Василию было лет сорок пять. Широкоплеч, крепок, две глубокие вертикальные морщины вокруг рта, бледно-голубые глаза, русые волосы с проседью. Еще не постарел – просто немного как бы вылинял, пропылился. Болтали, пока ехали с вещами в другой конец города. Он закончил одесскую мореходку, судовой механик, в конце 80-х сошел на берег в канадском городе Галифакс и не вернулся на свой корабль. Потом получил статус беженца. Потом натурализовался. Стал работать дальнобойщиком. Нашел подругу через службу знакомств. Приезжала мать в прошлом году на пару недель. Домой не собирается. Даже если на похороны матери. Какой смысл?

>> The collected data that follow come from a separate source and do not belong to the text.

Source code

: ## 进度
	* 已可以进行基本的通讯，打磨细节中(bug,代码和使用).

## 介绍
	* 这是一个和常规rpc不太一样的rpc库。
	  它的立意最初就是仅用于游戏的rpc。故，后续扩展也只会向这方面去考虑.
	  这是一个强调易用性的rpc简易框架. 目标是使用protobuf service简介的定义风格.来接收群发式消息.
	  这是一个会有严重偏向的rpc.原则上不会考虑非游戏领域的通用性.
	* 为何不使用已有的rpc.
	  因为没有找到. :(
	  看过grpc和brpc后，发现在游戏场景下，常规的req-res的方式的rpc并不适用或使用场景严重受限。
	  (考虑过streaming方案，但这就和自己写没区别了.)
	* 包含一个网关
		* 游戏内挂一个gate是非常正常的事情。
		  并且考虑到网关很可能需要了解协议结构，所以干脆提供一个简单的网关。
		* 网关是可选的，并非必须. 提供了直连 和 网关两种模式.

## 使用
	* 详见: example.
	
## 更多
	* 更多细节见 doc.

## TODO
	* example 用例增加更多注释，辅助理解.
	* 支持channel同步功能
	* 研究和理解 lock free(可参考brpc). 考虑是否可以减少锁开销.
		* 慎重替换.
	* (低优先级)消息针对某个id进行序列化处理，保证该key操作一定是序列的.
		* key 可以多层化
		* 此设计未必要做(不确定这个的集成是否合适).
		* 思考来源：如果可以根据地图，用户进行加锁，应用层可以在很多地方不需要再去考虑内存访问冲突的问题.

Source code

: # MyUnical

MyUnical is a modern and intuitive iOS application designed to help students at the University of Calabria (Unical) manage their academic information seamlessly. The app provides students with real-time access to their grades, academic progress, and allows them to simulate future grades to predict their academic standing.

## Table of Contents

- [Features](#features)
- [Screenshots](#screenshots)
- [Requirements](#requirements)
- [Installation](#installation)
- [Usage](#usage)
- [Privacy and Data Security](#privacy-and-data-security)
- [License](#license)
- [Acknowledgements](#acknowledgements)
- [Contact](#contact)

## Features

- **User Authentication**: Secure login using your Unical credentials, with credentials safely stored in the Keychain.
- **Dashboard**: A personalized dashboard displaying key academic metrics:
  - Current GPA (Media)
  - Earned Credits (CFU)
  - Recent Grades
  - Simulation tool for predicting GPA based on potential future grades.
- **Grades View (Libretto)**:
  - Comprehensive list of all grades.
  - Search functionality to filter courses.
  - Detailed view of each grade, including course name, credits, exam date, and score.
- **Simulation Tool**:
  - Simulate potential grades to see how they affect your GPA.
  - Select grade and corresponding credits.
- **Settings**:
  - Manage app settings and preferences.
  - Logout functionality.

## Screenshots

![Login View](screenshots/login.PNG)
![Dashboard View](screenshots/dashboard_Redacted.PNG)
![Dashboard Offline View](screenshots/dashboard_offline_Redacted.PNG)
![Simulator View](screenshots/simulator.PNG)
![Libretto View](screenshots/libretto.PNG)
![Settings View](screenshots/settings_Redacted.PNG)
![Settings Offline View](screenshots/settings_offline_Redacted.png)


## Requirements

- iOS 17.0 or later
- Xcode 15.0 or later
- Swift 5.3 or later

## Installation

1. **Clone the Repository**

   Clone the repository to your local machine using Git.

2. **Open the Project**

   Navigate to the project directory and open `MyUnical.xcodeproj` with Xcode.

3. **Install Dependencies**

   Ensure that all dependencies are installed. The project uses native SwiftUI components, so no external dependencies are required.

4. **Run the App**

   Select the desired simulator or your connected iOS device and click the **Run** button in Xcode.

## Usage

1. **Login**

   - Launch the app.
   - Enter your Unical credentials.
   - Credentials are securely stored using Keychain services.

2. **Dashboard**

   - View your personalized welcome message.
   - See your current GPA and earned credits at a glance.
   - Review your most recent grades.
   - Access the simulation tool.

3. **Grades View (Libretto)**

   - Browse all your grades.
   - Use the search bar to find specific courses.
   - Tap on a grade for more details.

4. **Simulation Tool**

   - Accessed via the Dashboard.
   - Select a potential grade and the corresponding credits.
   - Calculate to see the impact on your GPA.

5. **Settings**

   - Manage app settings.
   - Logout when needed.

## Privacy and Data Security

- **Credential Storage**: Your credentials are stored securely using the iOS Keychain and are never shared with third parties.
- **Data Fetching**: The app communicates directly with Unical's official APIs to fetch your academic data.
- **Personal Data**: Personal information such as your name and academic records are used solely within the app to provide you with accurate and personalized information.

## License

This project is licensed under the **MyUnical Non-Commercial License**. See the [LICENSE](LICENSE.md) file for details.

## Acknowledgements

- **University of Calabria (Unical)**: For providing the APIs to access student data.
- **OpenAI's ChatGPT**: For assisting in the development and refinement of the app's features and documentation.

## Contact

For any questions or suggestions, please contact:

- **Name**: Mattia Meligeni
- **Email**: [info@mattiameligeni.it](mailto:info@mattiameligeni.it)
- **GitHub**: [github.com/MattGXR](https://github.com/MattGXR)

Его подруга Джанет была примерно того же возраста, что и он. Милая, полная, застенчивая, ямочки на щеках, прямые черные волосы до плеч и черные глаза. Француженка из Квебека. Когда мы уже поздно вечером закончили работу, она собрала нам ужин на скорую руку – мини-сэндвичи с сыром и красной рыбой и пиво. После ужина Вася вынес мне черное драповое пальто московской фабрики «Большевичка».
– Все думал пригодится, все надеялся на цивильную работу. Инженером, в офисе… Но теперь уже понятно: крутить мне эту баранку до скончания века. Однако не будем о грустном. Как говорил мой капитан: «Не надо, пацаны, жопу морщить». А у тебя еще есть шанс выбиться в люди, бери, пригодится. Бери, бери. Тебе сейчас непросто. Проходил через все это.
Я ехал домой в метро и думал о пальто, которое лежало у меня на коленях. В Россию он больше не возвращался. Купить московское пальто здесь, в Канаде, он не мог – возможно, это пальто и было на нем в тот день, когда он оставил свой корабль. Есть же решительные люди. Спрыгнуть с идущего ко дну советского титаника, прибиться к берегу, найти подругу. Джанет. Сколько романтики в этом имени. Что-то из Стивенсона, из Жюль Верна. Моряк ты или дальнобойщик – все равно Джанет будет ждать. Бездетные пары любят отчаянней. Ведь неизвестно, что хуже. Умереть или остаться одному. Потом вызвать маму с Украины. На пару недель. Провожая на самолет, дать пачку долларов в конверте. Очистить совесть, отдать швартовые. И знать, что она улетает насовсем.
Тем не менее перспектива не похоронить свою собственную мать мне казалась невозможной. Я еще не знал, что именно это меня и ожидает.